Ces technologies d’IA génératives vont aussi servir à des studios plus petits, en coordination avec des moteurs comme l‘Unreal Engine 5, qui pourront alors proposer des rendus photoréalistes qui leur étaient jusque-là interdits. Dans ce cas, cela pourrait aider la créativité puisque les tâches les plus techniques ne bloqueraient plus les artistes de tout bord. J’ai aussi en tête le système MetaHumans d’Epic Games qui permet d’intégrer des personnages d’un réalisme saisissant, là encore accessible à n’importe qui.

En plus de ces changements derrière les rideaux, je prédit aussi une petite révolution dans le gameplay, une révolution qui s'appellera le gameplay multiplicatif. Le terme a été prononcé par les développeurs de The Legend of Zelda Tears of the Kingdom lors de leur présentation très suivie à la GDC 2024, un terme utilisé en interne comme guide de pensée à suivre dans le développement du gameplay.

Pour faire simple, l’idée est née au moment de The Legend of Zelda Breath of the Wild. Pour rendre les interactions dans le jeu plus vivantes et plus cohérentes avec un environnement ouvert naturaliste, il fallait enlever des scripts habituels et les remplacer par un système physique complet. C’est cette dernière idée qui a été poussée à l’extrême dans Tears of the Kingdom, pour permettre aux joueurs de fabriquer les objets de leurs rêves, sans créer des scripts de fonctionnements pour tous les alliages possibles.

Cela donne des jeux où les joueurs peuvent être inventifs et improviser une solution, un élément de gameplay qui semble être très apprécié par le public. C’est une notion qui est ressortie du jeu de l’année 2023, Baldur’s Gate 3 proposant de très nombreuses combinaisons pour se sortir de situations périlleuses.

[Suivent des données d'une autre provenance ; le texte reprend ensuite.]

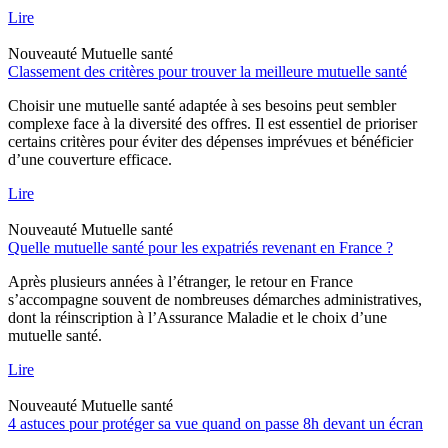
Lire
Nouveauté
Mutuelle santé
Classement des critères pour trouver la meilleure mutuelle santé
Choisir une mutuelle santé adaptée à ses besoins peut sembler
complexe face à la diversité des offres. Il est essentiel de prioriser
certains critères pour éviter des dépenses imprévues et bénéficier
d’une couverture efficace.
Lire
Nouveauté
Mutuelle santé
Quelle mutuelle santé pour les expatriés revenant en France ?
Après plusieurs années à l’étranger, le retour en France
s’accompagne souvent de nombreuses démarches administratives,
dont la réinscription à l’Assurance Maladie et le choix d’une
mutuelle santé.
Lire
Nouveauté
Mutuelle santé
4 astuces pour protéger sa vue quand on passe 8h devant un écran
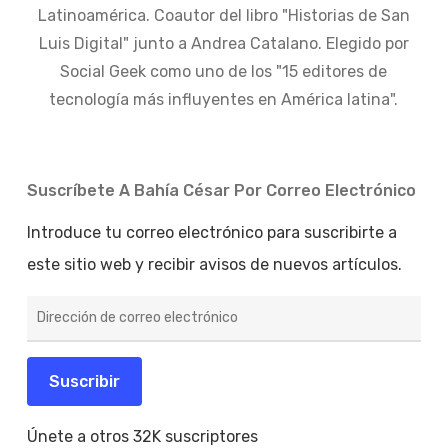
Latinoamérica. Coautor del libro "Historias de San
Luis Digital" junto a Andrea Catalano. Elegido por
Social Geek como uno de los "15 editores de
tecnología más influyentes en América latina".
Suscríbete A Bahía César Por Correo Electrónico
Introduce tu correo electrónico para suscribirte a
este sitio web y recibir avisos de nuevos artículos.
Dirección
de
correo
electrónico
Suscribir
Únete a otros 32K suscriptores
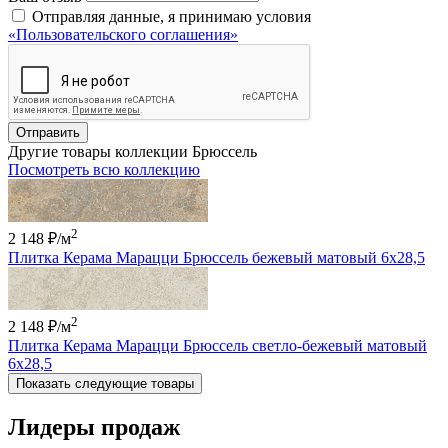
Отправляя данные, я принимаю условия
«Пользовательского соглашения»
Отправить
Другие товары коллекции Брюссель
Посмотреть всю коллекцию
2
2 148 ₽
/м
Плитка Керама Марацци Брюссель бежевый матовый 6x28,5
2
2 148 ₽
/м
Плитка Керама Марацци Брюссель светло-бежевый матовый
6x28,5
Показать следующие товары
Лидеры продаж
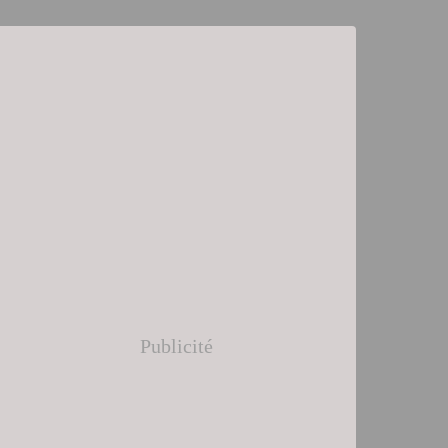
Publicité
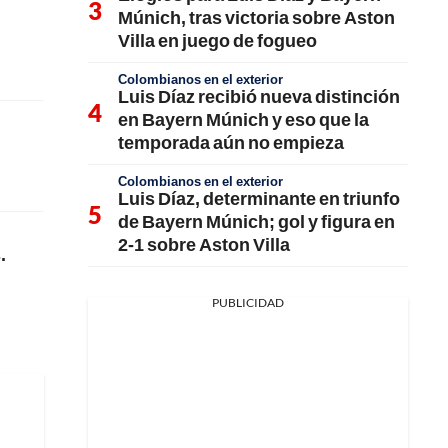
Múnich, tras victoria sobre Aston
Villa en juego de fogueo
Colombianos en el exterior
Luis Díaz recibió nueva distinción
en Bayern Múnich y eso que la
temporada aún no empieza
Colombianos en el exterior
Luis Díaz, determinante en triunfo
de Bayern Múnich; gol y figura en
2-1 sobre Aston Villa
.
PUBLICIDAD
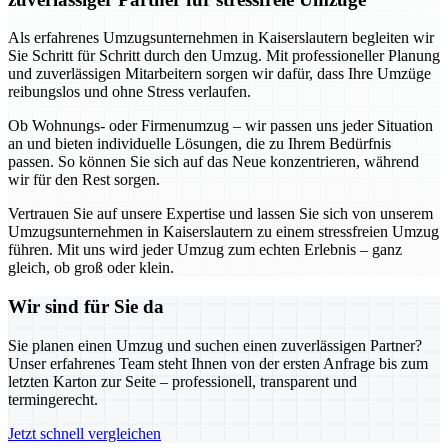
Als erfahrenes Umzugsunternehmen in Kaiserslautern begleiten wir
Sie Schritt für Schritt durch den Umzug. Mit professioneller Planung
und zuverlässigen Mitarbeitern sorgen wir dafür, dass Ihre Umzüge
reibungslos und ohne Stress verlaufen.
Ob Wohnungs- oder Firmenumzug – wir passen uns jeder Situation
an und bieten individuelle Lösungen, die zu Ihrem Bedürfnis
passen. So können Sie sich auf das Neue konzentrieren, während
wir für den Rest sorgen.
Vertrauen Sie auf unsere Expertise und lassen Sie sich von unserem
Umzugsunternehmen in Kaiserslautern zu einem stressfreien Umzug
führen. Mit uns wird jeder Umzug zum echten Erlebnis – ganz
gleich, ob groß oder klein.
Wir sind für Sie da
Sie planen einen Umzug und suchen einen zuverlässigen Partner?
Unser erfahrenes Team steht Ihnen von der ersten Anfrage bis zum
letzten Karton zur Seite – professionell, transparent und
termingerecht.
Jetzt schnell vergleichen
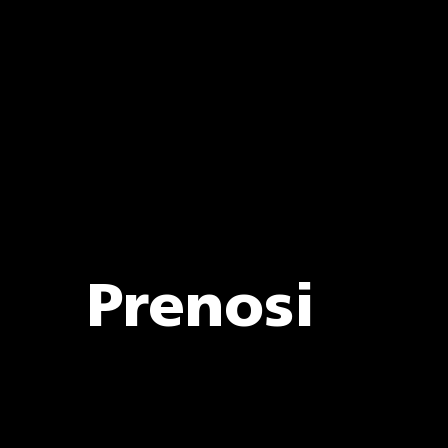
Prenosi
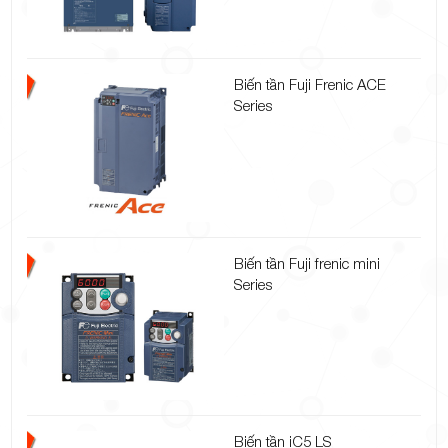
Biến tần Fuji Frenic ACE
Series
Biến tần Fuji frenic mini
Series
Biến tần iC5 LS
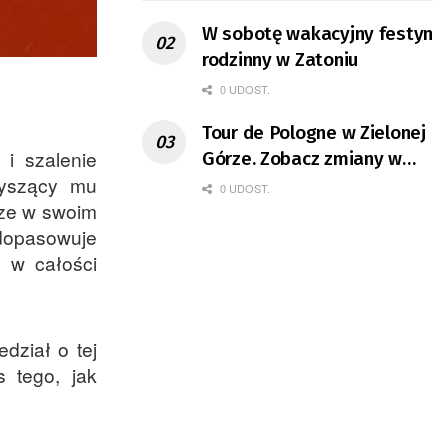
W sobotę wakacyjny festyn
rodzinny w Zatoniu
0 UDOST.
Tour de Pologne w Zielonej
i szalenie
Górze. Zobacz zmiany w
zyszący mu
organizacji ruchu
0 UDOST.
rze w swoim
dopasowuje
 w całości
dział o tej
s tego, jak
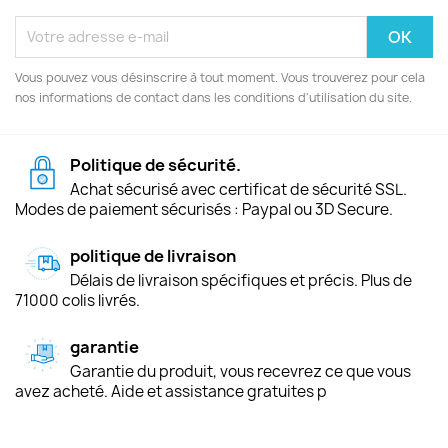
Vous pouvez vous désinscrire à tout moment. Vous trouverez pour cela
nos informations de contact dans les conditions d'utilisation du site.
Politique de sécurité.
Achat sécurisé avec certificat de sécurité SSL.
Modes de paiement sécurisés : Paypal ou 3D Secure.
politique de livraison
Délais de livraison spécifiques et précis. Plus de
71000 colis livrés.
garantie
Garantie du produit, vous recevrez ce que vous
avez acheté. Aide et assistance gratuites p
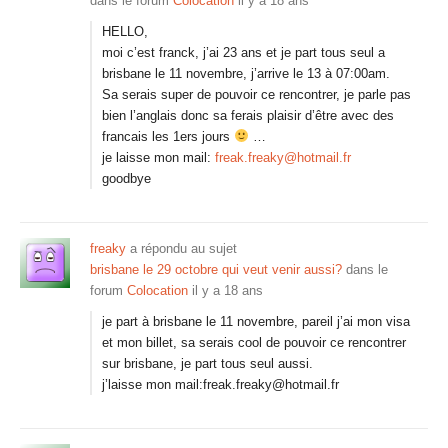
dans le forum
Colocation
il y a 18 ans
HELLO,
moi c’est franck, j’ai 23 ans et je part tous seul a
brisbane le 11 novembre, j’arrive le 13 à 07:00am.
Sa serais super de pouvoir ce rencontrer, je parle pas
bien l’anglais donc sa ferais plaisir d’être avec des
francais les 1ers jours
…
je laisse mon mail:
freak.freaky@hotmail.fr
goodbye
freaky
a répondu au sujet
brisbane le 29 octobre qui veut venir aussi?
dans le
forum
Colocation
il y a 18 ans
je part à brisbane le 11 novembre, pareil j’ai mon visa
et mon billet, sa serais cool de pouvoir ce rencontrer
sur brisbane, je part tous seul aussi.
j’laisse mon mail:freak.freaky@hotmail.fr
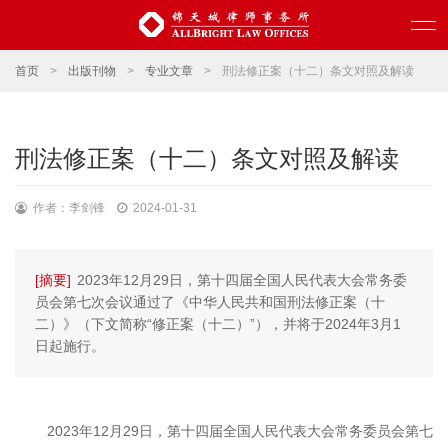
首页
>
出版刊物
>
专业文章
>
刑法修正案（十二）条文对照及解读
刑法修正案（十二）条文对照及解读
作者：李剑锋
2024-01-31
[摘要]
2023年12月29日，第十四届全国人民代表大会常务委
员会第七次会议通过了《中华人民共和国刑法修正案（十
二）》（下文简称“修正案（十二）”），并将于2024年3月1
日起施行。
2023
年
12
月
29
日，第十四届全国人民代表大会常务委员会第七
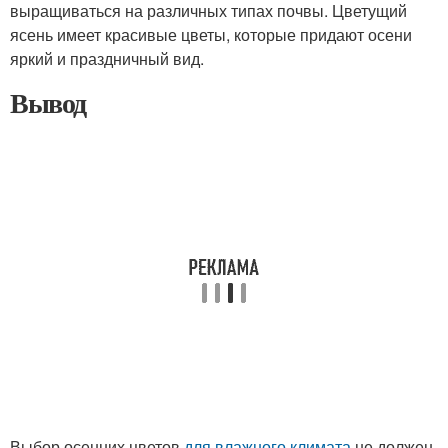
выращиваться на различных типах почвы. Цветущий
ясень имеет красивые цветы, которые придают осени
яркий и праздничный вид.
Вывод
Выбор осенних цветов
для влажного климата
не должен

Et en 2024, Dragon’s Dogma est salué pour le même genre de chose, avec la possibilité de simplement jouer avec la physique du monde pour se débarrasser d’ennemis.

Cette idée va aussi s’imprégner dans le déroulement du scénario. Là encore, Baldur’s Gate 3 va donner des idées aux autres, en s’appuyant sur ce que faisait déjà Divinity Original Sin 2. Le créateur Ken Levine, derrière les Bioshock, en a d’ailleurs parler lors de la présentation de Judas aux journalistes. Le jeu solo en couloir a fait son temps et lorsque les bonnes mécaniques techniques seront au point, on ne jurera que par des jeux ouverts, en gameplay multiplicatifs et en Lego narratifs, des jeux qui proposeront des aventures plus intimement personnalisées que jamais.

Nous sommes à l’heure actuelle sur le seuil de ces nombreux changements d’ampleur. Les premiers devraient commencer à prendre effet dans quelques mois, les plus complexes ne prendront leur envol que dans une ou deux années. Et dans ces temps, de nouvelles révolutions pourraient bien être en chantier, comme cela a été le cas dans l’histoire du jeu vidéo jusque là.